===== MATERIAL PROVIDED

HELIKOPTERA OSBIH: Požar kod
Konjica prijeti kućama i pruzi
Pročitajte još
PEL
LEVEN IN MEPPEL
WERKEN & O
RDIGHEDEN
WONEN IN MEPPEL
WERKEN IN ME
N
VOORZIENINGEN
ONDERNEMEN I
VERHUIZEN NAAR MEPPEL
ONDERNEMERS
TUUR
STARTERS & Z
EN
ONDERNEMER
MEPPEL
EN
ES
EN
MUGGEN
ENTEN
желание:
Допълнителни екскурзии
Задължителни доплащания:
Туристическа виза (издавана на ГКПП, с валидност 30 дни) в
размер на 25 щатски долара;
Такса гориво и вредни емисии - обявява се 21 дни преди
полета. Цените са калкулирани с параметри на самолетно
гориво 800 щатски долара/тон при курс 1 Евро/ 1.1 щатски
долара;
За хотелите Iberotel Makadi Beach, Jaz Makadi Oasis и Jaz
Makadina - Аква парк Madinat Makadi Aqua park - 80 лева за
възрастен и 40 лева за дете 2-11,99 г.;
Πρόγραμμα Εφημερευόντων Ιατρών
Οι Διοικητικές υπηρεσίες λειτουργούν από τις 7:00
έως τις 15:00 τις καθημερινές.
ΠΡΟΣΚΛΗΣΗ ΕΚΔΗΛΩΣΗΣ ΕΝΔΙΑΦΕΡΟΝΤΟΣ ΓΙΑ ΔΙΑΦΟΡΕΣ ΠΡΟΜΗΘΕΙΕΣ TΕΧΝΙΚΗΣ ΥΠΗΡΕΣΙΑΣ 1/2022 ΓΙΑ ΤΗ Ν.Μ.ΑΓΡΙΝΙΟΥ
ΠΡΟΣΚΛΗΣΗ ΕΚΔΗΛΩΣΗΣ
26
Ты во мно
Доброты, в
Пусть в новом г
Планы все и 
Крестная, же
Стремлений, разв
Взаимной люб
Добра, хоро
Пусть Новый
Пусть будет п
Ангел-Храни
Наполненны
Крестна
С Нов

==========

§ **WHAT YOU SHOULD DO**: Copy out every line of text from all of the items above, character for character.

§ **FINAL ANSWER**:
HELIKOPTERA OSBIH: Požar kod
Konjica prijeti kućama i pruzi
Pročitajte još
PEL
LEVEN IN MEPPEL
WERKEN & O
RDIGHEDEN
WONEN IN MEPPEL
WERKEN IN ME
N
VOORZIENINGEN
ONDERNEMEN I
VERHUIZEN NAAR MEPPEL
ONDERNEMERS
TUUR
STARTERS & Z
EN
ONDERNEMER
MEPPEL
EN
ES
EN
MUGGEN
ENTEN
желание:
Допълнителни екскурзии
Задължителни доплащания:
Туристическа виза (издавана на ГКПП, с валидност 30 дни) в
размер на 25 щатски долара;
Такса гориво и вредни емисии - обявява се 21 дни преди
полета. Цените са калкулирани с параметри на самолетно
гориво 800 щатски долара/тон при курс 1 Евро/ 1.1 щатски
долара;
За хотелите Iberotel Makadi Beach, Jaz Makadi Oasis и Jaz
Makadina - Аква парк Madinat Makadi Aqua park - 80 лева за
възрастен и 40 лева за дете 2-11,99 г.;
Πρόγραμμα Εφημερευόντων Ιατρών
Οι Διοικητικές υπηρεσίες λειτουργούν από τις 7:00
έως τις 15:00 τις καθημερινές.
ΠΡΟΣΚΛΗΣΗ ΕΚΔΗΛΩΣΗΣ ΕΝΔΙΑΦΕΡΟΝΤΟΣ ΓΙΑ ΔΙΑΦΟΡΕΣ ΠΡΟΜΗΘΕΙΕΣ TΕΧΝΙΚΗΣ ΥΠΗΡΕΣΙΑΣ 1/2022 ΓΙΑ ΤΗ Ν.Μ.ΑΓΡΙΝΙΟΥ
ΠΡΟΣΚΛΗΣΗ ΕΚΔΗΛΩΣΗΣ
26
Ты во мно
Доброты, в
Пусть в новом г
Планы все и 
Крестная, же
Стремлений, разв
Взаимной люб
Добра, хоро
Пусть Новый
Пусть будет п
Ангел-Храни
Наполненны
Крестна
С Нов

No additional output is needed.